Here’s a selection of emscripten linker-stage command line args I found useful:

--memory-init-file: This selects whether static data is embedded as ASCII in the asm.js file, or whether a separate binary ‘.mem’ file is generated. The original intention was that the binary file is the better option since the compressed end result was slightly smaller with the ‘.mem’ file. But there’s a gotcha that’s often overlooked. Some web server configurations (e.g. github pages) will only compress a small selection of known file types, for instance .js and .txt files are compressed, but not .mem files. And in the case of github-pages, and other public hosting solutions, there’s no way to fix the web server configuration. The unfortunate result is that the final download of a .js+.mem file is much bigger because the .mem file is not compressed.
-s NO\_FILESYSTEM=1: This removes the emulated filesystem layer in emscripten even if the code contains (but doesn’t call) CRT IO functions (like fopen/fclose). This is useful because third party code sometimes has such functions even if they are never called. This saves about 70 KBytes uncompressed, or 20 KByte compressed (again, not much on its own, but stuff like this adds up).
-s DISABLE_EXCEPTION_CATCHING=1: this is now actually enabled by default at -O1 and above (at least the emscripten docs say so), this will generate much simpler exception ‘handling’ code which simply terminates the program instead of calling an exception handler.
--closure 1: This invokes the Google closure compiler to optimize the manually written HTML5 interface code in an asm.js executable. I’m not using this anymore since emscripten now has its own minifier when closure is not invoked, and in my case it didn’t make much of a difference. YMMV.
-s ELIMINATE\_DUPLICATE\_FUNCTIONS=1: this finds and removes duplicate function bodies on the asm.js level, which might be useful for heavy template use if the code for different template arguments ends up being identical. It doesn’t make much difference on my own stuff (only 2 or 3 KByte in the biggest Oryol samples), but this may be useful in different code bases.

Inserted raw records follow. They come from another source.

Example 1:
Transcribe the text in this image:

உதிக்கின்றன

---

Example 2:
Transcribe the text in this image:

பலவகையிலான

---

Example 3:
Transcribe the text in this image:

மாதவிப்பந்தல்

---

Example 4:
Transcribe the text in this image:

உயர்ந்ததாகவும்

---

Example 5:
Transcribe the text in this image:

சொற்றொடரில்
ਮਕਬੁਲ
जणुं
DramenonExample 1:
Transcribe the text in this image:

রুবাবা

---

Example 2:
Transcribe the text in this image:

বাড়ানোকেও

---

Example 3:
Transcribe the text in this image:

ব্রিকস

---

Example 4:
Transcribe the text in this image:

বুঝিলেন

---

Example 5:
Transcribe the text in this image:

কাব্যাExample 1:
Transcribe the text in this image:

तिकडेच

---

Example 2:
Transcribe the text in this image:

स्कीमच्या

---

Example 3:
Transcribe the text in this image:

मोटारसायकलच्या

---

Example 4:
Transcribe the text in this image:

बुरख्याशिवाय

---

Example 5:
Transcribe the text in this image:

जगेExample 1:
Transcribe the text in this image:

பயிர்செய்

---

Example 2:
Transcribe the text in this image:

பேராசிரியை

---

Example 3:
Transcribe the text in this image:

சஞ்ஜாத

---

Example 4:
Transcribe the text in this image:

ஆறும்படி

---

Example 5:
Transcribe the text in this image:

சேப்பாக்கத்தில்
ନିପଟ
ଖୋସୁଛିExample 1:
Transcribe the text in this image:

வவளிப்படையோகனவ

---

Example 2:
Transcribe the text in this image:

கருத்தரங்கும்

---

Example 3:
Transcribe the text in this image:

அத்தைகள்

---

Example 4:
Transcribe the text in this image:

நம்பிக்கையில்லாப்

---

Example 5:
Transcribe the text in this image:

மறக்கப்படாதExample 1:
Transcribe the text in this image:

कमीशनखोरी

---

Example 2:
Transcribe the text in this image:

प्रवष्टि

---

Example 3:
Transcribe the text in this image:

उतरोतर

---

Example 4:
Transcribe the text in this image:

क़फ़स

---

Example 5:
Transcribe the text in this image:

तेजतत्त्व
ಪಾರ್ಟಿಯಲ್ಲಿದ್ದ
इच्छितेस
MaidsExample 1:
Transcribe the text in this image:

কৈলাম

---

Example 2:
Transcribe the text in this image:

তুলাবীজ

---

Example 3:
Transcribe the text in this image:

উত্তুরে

--llvm-lto N: this controls LLVM’s LTO (Link-Time-Optimization) pass, I have this set to 1 which seems to produce the best tradeoff between size and speed for my code. Bigger values seem to do more inlining and produce bigger code for little performance increase.

And that’s it. There are a lot more detail settings in emscripten’s settings.js, but I think these are the most important for getting the right balance between code size and performance.